Figure 17 shows the measured magnitude responses of the BPF when the resistances R_x1 and R_x2 (R_x1 = R_x2) are set to 15 kΩ (a), 10 kΩ (b), 5 kΩ (c), and 1 kΩ (d). From (6) and (7), the natural frequency can be determined using R_x1 = R_x2 while the quality factor (Q) can be selected using C₁/C₂. The capacitor values were fixed as C₁ = C₂ = 22 nF and the resistors R_x1 = R_x2 are given, resulting in Q = 1. By setting the resistor’s values from 15 kΩ, 10 kΩ, 5 kΩ, and 1 kΩ, the measured natural frequencies were found to be 0.469 kHz, 0.704 kHz, 1.343 kHz, and 6.668 kHz, respectively. The filter is designed for natural frequencies of 0.482 kHz, 0.723 kHz, 1.446 kHz, and 7.234 kHz, respectively. Thus, the errors were 2.69%, 2.62%, 7.12%, and 7.82%, respectively.

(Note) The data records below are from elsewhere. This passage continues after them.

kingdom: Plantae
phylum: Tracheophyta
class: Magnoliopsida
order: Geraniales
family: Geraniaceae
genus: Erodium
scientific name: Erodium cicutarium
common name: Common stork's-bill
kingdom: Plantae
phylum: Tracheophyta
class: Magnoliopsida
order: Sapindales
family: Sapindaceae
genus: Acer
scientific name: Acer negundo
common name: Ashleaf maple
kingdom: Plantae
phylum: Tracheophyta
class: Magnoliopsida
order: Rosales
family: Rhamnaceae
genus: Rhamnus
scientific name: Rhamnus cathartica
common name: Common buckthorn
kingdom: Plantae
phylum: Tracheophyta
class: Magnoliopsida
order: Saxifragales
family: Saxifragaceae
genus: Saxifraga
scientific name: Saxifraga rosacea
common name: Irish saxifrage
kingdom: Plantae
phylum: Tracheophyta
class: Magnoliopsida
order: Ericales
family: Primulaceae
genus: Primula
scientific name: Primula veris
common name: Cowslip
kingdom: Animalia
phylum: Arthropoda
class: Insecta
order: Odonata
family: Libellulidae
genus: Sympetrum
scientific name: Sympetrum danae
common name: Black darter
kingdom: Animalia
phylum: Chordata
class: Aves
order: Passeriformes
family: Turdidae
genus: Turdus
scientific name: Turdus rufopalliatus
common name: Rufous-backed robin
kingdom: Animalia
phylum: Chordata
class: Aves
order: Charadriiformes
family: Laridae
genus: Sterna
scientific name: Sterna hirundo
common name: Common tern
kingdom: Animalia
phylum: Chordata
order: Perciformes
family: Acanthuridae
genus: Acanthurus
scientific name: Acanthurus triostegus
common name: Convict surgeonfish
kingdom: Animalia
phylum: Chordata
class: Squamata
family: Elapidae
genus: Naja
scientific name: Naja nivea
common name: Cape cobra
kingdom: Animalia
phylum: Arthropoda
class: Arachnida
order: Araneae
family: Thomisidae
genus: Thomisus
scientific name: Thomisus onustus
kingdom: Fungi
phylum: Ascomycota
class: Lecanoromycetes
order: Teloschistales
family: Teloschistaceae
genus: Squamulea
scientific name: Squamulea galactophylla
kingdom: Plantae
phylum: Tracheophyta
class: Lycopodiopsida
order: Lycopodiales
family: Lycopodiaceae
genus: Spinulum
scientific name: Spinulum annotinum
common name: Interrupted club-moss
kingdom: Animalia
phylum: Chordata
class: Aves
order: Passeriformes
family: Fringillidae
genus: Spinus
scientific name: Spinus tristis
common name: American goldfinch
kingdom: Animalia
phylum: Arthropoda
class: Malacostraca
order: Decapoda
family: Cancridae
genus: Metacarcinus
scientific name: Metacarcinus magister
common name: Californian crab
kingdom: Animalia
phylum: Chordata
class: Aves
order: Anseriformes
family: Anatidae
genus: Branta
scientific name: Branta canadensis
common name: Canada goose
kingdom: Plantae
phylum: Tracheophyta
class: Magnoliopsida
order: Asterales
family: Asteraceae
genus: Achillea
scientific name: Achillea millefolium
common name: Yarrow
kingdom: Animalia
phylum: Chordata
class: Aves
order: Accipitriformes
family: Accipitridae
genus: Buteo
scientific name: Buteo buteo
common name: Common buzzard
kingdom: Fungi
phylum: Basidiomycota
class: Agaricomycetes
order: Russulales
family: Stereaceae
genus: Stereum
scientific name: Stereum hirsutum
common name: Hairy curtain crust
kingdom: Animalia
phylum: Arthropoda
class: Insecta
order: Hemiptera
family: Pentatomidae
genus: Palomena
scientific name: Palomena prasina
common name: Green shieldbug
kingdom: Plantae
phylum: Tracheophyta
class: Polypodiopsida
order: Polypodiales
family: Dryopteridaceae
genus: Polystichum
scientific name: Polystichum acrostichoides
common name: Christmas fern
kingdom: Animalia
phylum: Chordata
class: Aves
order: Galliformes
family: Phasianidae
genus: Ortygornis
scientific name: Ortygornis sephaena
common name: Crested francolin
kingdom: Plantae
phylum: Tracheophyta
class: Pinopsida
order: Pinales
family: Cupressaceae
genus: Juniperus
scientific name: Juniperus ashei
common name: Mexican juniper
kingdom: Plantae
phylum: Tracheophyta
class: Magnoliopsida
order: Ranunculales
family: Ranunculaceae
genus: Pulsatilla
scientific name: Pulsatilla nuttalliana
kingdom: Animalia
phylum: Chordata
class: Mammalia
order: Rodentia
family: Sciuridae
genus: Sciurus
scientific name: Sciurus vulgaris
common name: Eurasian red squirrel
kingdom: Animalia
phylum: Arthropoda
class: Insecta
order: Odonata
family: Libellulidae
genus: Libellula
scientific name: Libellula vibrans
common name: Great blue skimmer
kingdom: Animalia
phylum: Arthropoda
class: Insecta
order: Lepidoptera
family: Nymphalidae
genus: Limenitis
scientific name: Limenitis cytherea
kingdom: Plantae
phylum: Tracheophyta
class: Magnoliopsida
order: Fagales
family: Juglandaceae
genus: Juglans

This experimentation serves to confirm the tuning capability of the current-mode filter expressed in (6).

5. Conclusions

In this study, a new electronically tunable current-mode universal analog filter with multiple inputs and multiple outputs is proposed. The filter employs only one EX-CCCII and two grounded capacitors. The topology can realize five standard filtering functions of low-pass, high-pass, band-pass, band-stop, and all-pass responses without changing the internal configuration of the filter by selecting the appropriate input and output signals. The inverted input signal and input matching conditions are absent for obtaining these filtering functions. The natural frequency of all filter responses can be electronically controlled. The proposed filter was simulated by SPICE and confirmed through experimental testing using IC AD844s.